++++ Source data
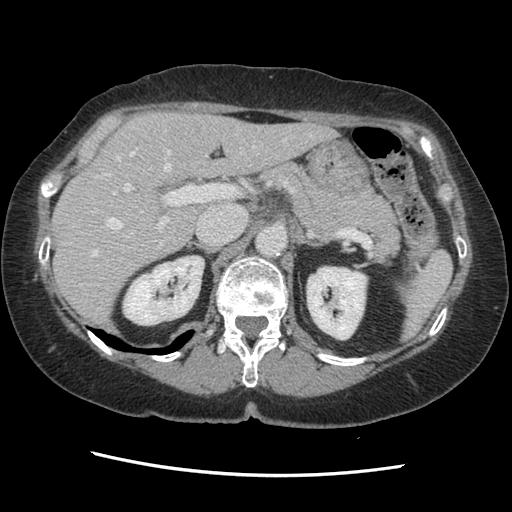
Contrast-enhanced abdominal CT, one axial slice. Position 87 of 141 along the scan axis. 120 kVp. Soft-tissue window (W 400 / L 40 HU). 2.5 mm slice thickness. 512 × 512 image matrix, field of view 330 × 330 mm. Case-level facts recorded for this patient, not image findings: patient: male, age 63 years at operation; diagnosis: colorectal cancer liver metastases, imaged before liver resection; multiple liver metastases: no; largest metastasis: 2.4 cm; chemotherapy before resection: no.
Outlined on this slice (manually delineated by an expert):
- hepatic veins: box from (x=81, y=130) to (x=285, y=285) px
- liver: (x=54, y=113)–(x=334, y=326)
- planned liver remnant (the part of the liver to remain after resection): (x=54, y=113)–(x=334, y=326)
- portal vein (with intrahepatic branches): (x=113, y=152)–(x=237, y=230)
++++++++
What the exercise asks:
Starting at the line that contains "- hepatic veins: box", reproduce each line through the end of the records exactly, both ends included.

Solution:
- hepatic veins: box from (x=81, y=130) to (x=285, y=285) px
- liver: (x=54, y=113)–(x=334, y=326)
- planned liver remnant (the part of the liver to remain after resection): (x=54, y=113)–(x=334, y=326)
- portal vein (with intrahepatic branches): (x=113, y=152)–(x=237, y=230)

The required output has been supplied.